I am confident though that Ginobili was the better per-minute player, in general and especially in the playoffs, and I think people should be cautious about using the minutes differences as a tiering rationale.
In the '04-05 playoffs, Ginobili played 35+ minutes in 13 out of 23 games.
In the '07-08 playoffs, Pierce played 35+ minutes in 18 out of 26 games.
So keeping in mind that there's really no reason to think that Pop absolutely had top lay Ginobili no more than 35 minutes no more than 13 times, do we really see a gap here that should put Pierce in a different category compared to Ginobili?
I posted data before that gave Ginobili such a massive Playoff RAPM difference that the gap between Ginobili and Pierce per minute was bigger than the gap between Pierce and a playoff replacement player. Obviously no one would even consider trying to use an 18 > 13 style argument for the replacement level player over Pierce, and and while I realize no one is going to look at Pierce as "not much better than a role player", I do think one needs to ask oneself what kind of a gap the extra minutes are expected to help Pierce make up for.

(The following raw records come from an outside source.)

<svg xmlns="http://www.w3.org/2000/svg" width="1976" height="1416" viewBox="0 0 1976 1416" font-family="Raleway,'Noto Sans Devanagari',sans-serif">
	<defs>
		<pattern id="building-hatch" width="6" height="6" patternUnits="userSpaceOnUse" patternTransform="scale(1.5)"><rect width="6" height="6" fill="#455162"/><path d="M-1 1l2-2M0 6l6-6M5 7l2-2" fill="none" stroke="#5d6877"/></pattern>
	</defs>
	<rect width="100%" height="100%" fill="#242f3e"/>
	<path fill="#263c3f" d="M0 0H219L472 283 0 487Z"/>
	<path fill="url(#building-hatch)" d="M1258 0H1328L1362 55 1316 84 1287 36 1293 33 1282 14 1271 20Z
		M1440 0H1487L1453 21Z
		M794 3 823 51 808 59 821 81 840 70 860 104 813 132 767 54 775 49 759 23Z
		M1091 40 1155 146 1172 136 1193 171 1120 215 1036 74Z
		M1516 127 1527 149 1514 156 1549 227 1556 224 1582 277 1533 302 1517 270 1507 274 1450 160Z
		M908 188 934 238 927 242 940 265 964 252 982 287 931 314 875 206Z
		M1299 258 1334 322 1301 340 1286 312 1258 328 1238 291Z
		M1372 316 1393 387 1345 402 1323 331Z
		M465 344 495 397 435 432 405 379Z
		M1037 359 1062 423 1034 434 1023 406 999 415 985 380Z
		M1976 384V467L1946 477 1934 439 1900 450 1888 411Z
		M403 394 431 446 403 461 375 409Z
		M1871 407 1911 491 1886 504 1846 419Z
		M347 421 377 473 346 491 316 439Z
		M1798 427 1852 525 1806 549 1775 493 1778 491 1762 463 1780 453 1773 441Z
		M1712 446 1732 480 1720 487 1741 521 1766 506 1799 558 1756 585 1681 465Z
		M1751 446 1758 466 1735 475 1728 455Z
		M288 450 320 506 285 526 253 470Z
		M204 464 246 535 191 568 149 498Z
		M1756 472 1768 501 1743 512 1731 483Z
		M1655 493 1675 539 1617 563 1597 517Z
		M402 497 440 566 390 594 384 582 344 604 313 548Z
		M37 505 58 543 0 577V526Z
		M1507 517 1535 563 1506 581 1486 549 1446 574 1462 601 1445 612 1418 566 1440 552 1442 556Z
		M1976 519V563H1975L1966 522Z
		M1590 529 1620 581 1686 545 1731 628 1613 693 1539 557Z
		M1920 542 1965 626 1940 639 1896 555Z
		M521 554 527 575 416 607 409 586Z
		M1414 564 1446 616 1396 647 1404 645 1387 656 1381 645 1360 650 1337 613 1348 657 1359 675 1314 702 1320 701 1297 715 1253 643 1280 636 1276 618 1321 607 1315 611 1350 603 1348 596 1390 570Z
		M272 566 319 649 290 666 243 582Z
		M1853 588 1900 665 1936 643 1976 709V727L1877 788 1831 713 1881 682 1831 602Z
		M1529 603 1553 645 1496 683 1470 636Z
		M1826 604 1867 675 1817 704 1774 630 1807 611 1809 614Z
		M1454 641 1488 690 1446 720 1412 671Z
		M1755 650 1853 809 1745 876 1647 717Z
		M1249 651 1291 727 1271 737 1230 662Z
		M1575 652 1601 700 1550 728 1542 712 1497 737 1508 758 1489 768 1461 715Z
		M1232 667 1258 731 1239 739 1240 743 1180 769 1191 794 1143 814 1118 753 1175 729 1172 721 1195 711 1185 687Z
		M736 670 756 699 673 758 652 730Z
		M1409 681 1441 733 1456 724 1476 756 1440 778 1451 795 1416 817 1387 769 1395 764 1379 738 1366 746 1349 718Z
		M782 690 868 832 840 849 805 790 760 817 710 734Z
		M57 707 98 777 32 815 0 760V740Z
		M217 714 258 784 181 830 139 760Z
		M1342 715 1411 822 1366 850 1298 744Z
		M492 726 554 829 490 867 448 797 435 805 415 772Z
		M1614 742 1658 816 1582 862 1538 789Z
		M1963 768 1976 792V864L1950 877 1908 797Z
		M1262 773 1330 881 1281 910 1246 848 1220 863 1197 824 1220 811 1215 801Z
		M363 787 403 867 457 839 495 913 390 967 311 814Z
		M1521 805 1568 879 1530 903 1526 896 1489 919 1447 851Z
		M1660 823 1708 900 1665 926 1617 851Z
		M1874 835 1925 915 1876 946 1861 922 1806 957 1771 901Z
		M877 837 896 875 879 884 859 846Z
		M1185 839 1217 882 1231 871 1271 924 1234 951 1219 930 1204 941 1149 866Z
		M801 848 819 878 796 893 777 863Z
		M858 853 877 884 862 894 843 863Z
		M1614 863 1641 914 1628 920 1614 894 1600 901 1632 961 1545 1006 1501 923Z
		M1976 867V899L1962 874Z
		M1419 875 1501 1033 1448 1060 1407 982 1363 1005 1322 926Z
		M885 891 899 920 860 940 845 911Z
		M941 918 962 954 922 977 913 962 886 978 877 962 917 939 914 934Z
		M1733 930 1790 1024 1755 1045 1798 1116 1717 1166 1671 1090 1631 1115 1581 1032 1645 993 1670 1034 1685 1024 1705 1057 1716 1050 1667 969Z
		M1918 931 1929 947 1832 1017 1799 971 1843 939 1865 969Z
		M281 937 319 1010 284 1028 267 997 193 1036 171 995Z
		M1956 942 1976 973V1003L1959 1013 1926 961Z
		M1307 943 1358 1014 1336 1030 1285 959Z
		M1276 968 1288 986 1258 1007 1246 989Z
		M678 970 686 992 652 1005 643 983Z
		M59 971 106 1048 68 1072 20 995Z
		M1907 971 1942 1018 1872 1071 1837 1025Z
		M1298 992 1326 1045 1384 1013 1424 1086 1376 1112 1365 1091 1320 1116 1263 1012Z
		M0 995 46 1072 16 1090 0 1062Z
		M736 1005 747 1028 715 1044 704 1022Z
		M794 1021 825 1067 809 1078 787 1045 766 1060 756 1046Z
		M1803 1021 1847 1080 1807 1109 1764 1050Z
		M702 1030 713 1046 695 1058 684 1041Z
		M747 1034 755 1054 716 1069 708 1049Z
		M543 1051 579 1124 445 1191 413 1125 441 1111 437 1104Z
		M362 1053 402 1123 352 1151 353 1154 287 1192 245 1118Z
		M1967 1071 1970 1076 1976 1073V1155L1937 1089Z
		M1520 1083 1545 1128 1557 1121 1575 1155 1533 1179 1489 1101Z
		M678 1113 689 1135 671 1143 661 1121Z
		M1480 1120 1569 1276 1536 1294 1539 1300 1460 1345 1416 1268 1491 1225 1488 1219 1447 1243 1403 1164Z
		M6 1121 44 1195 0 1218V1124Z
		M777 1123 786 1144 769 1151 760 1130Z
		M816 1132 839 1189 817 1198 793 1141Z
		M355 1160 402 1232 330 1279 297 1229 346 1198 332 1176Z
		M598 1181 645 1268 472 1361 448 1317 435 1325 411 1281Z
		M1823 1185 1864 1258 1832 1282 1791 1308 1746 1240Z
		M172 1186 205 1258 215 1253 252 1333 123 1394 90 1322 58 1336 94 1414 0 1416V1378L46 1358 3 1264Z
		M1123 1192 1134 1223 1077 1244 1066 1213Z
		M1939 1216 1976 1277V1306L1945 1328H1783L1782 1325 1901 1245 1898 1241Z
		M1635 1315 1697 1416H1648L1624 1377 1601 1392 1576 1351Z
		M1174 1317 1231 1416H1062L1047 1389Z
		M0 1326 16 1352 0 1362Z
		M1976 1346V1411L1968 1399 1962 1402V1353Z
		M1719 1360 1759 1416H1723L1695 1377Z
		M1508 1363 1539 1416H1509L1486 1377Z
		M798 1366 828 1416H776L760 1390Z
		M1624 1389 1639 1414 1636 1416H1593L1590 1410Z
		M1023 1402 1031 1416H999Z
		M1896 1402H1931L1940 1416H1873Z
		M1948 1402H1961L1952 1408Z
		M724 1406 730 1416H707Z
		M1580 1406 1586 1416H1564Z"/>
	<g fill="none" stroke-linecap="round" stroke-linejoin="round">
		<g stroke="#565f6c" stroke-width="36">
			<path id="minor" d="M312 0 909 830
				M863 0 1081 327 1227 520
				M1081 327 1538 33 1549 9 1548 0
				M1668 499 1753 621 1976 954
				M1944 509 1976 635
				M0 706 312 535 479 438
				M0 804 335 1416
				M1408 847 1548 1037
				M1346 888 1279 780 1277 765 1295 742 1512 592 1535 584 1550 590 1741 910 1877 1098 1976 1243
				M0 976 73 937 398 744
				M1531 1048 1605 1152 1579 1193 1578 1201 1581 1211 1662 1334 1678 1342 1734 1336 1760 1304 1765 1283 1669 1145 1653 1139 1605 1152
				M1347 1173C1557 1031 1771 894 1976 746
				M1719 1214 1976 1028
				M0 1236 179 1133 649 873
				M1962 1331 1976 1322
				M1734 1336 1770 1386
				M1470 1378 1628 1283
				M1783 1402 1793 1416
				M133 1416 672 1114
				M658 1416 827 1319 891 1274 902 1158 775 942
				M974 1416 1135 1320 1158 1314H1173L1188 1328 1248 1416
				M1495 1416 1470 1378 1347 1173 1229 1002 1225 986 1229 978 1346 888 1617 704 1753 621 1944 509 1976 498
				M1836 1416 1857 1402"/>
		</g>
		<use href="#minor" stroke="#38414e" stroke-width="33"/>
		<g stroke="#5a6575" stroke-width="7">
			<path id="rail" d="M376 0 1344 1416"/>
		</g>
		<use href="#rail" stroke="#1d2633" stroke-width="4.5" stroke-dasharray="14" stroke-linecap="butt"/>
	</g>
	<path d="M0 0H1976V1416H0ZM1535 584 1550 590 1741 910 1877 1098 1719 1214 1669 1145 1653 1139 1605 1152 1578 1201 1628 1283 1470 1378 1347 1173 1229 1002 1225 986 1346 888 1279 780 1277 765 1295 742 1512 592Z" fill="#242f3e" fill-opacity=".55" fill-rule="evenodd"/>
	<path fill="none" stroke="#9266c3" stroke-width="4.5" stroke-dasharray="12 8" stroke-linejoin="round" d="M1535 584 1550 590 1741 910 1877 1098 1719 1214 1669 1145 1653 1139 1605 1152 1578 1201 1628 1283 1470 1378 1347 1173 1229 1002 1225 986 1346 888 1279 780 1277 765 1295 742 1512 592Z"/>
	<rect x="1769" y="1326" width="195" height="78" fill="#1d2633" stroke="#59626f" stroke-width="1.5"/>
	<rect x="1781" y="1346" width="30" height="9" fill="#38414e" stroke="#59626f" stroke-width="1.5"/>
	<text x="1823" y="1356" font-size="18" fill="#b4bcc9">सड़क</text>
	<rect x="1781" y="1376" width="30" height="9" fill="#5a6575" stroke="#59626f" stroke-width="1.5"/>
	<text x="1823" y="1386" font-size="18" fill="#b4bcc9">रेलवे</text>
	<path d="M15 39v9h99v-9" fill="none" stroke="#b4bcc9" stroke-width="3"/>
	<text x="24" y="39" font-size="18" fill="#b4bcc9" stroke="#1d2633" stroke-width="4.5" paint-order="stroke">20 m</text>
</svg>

I find that personally, when I keep myself from anchoring my assessment of Ginobili based around him being "just a 6th man type", it's hard for me to take the extra minutes as the clear deciding factor here.
Now of course, that data represents Ginobili at apex, and as has been mentioned, by career Pierce has way more total minutes played.

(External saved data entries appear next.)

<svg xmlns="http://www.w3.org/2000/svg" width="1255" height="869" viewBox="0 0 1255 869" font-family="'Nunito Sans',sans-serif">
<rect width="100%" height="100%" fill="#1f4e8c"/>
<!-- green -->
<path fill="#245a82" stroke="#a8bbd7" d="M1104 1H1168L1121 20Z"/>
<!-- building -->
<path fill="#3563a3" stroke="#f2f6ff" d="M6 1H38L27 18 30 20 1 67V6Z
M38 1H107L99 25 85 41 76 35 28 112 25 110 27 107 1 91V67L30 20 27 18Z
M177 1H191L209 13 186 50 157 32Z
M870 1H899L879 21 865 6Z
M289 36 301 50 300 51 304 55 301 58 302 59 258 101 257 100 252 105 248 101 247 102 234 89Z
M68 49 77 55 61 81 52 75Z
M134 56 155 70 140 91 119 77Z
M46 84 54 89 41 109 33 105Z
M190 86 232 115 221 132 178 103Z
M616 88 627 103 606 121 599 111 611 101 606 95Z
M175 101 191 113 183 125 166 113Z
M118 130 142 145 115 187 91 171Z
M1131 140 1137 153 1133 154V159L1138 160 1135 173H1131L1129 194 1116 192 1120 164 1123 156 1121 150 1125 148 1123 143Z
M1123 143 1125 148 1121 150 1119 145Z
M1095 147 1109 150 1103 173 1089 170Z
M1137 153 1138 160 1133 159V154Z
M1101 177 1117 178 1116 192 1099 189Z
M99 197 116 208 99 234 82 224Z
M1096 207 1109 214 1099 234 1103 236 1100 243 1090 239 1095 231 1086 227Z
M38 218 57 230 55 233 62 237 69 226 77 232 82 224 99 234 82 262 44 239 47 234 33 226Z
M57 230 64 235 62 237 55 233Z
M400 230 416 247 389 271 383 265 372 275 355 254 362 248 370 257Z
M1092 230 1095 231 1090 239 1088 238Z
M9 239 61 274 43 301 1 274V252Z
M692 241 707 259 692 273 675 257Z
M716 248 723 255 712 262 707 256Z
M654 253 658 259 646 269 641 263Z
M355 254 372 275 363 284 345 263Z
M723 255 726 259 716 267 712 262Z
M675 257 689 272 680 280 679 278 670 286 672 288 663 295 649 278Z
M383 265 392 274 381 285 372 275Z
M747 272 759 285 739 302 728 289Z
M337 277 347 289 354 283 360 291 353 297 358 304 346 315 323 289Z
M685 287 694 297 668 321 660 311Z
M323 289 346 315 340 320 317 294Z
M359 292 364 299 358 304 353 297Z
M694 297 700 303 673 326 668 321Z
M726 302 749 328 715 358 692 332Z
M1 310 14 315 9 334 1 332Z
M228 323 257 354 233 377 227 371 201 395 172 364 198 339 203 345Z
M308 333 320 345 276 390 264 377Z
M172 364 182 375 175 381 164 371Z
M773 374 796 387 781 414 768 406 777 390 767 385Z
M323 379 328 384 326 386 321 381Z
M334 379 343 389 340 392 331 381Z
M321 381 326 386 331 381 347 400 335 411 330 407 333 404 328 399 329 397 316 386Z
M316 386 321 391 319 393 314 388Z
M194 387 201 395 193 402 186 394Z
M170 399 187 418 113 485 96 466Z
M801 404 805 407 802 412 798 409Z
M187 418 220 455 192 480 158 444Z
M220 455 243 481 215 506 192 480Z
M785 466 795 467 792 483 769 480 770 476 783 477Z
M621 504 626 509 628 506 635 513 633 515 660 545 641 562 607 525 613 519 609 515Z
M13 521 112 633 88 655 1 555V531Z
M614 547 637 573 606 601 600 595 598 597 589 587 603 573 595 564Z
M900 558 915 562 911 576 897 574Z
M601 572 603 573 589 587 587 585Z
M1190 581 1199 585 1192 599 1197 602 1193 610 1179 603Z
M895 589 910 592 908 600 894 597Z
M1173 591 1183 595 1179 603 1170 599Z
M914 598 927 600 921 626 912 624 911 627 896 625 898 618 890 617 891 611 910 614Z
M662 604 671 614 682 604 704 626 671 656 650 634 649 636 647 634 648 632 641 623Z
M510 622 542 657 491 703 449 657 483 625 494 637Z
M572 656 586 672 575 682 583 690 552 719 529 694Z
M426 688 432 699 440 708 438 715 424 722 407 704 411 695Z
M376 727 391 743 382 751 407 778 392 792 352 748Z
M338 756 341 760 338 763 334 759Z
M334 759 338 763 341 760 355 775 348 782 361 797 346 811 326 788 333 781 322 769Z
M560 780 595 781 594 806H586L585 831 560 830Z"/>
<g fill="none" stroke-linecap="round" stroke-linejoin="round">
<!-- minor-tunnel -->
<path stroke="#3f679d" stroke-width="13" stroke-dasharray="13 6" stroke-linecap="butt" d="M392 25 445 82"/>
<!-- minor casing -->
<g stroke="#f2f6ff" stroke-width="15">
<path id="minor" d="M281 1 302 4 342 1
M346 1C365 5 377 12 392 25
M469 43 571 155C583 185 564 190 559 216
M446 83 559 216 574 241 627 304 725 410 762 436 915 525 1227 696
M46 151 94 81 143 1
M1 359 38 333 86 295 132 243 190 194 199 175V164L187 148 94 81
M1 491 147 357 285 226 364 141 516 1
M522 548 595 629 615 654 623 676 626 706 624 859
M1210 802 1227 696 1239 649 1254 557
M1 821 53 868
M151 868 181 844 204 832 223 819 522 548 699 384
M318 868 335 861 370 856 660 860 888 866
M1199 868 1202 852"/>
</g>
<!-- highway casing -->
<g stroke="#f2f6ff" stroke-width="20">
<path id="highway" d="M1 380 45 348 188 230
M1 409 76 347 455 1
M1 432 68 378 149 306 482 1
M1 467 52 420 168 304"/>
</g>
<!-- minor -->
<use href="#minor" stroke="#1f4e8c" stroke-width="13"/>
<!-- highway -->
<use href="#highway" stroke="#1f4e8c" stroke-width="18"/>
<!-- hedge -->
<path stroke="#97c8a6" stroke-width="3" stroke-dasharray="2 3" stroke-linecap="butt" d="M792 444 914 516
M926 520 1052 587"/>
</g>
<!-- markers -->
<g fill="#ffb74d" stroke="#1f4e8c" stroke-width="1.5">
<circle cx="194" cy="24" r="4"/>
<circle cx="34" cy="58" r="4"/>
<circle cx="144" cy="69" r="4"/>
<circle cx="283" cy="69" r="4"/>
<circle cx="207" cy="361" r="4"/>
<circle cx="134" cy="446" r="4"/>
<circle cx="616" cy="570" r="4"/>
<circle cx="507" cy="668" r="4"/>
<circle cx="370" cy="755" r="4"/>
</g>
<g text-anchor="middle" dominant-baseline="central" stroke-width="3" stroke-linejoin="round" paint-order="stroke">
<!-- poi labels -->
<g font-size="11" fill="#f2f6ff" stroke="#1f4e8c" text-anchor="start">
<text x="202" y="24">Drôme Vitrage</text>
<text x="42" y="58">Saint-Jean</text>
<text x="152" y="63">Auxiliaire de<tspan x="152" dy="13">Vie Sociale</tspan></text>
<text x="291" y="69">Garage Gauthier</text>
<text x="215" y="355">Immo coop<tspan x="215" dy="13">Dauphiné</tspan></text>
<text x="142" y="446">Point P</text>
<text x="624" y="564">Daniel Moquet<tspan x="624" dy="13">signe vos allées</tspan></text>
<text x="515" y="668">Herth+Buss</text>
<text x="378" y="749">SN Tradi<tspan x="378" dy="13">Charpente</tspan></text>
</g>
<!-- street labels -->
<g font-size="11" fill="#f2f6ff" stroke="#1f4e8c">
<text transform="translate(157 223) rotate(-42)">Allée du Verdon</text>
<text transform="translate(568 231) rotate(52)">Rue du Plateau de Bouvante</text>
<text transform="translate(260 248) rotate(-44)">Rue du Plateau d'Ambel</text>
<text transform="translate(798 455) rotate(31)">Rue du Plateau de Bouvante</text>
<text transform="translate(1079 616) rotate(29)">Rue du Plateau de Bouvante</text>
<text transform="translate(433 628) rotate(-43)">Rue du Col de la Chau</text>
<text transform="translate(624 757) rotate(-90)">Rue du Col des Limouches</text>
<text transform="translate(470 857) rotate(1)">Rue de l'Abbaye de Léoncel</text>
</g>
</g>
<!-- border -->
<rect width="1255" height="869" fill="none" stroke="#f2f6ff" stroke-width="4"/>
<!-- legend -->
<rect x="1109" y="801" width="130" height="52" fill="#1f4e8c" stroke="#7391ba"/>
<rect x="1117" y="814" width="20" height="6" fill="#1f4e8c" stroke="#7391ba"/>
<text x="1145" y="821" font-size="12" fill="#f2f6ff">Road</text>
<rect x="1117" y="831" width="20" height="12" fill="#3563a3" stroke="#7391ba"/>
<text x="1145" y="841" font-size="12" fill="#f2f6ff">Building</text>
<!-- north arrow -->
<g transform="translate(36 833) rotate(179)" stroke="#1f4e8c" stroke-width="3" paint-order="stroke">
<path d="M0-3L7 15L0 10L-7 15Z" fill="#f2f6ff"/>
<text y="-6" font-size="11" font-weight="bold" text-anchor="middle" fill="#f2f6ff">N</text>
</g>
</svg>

But, it is worth noting I think that based on Cheema's Playoff RAPM, Ginobili actually played more playoff possessions in his career than Pierce did. Sure he got more opportunity because he was on a better team, but if the dude was actually way more valuable per possession, and played more possessions too, seems like a pretty big deal to me. The kind of big deal that would leave people easily picking the better playoff guy who played more in the playoffs regardless of broader longevity if the better playoff guy were seen as a clear cut superstar.
And of course, I would submit to folks that that's precisely how Ginobili should be seen, and thus anyone who isn't super-focused on tallying up longevity should strongly consider putting Ginobili above Pierce. What do I mean by not-super-focused on longevity tallies? Well, to channel Jeff Foxworthy:
If Karl Malone isn't in your all-time Top 5, you might not actually be all that focused on longevity.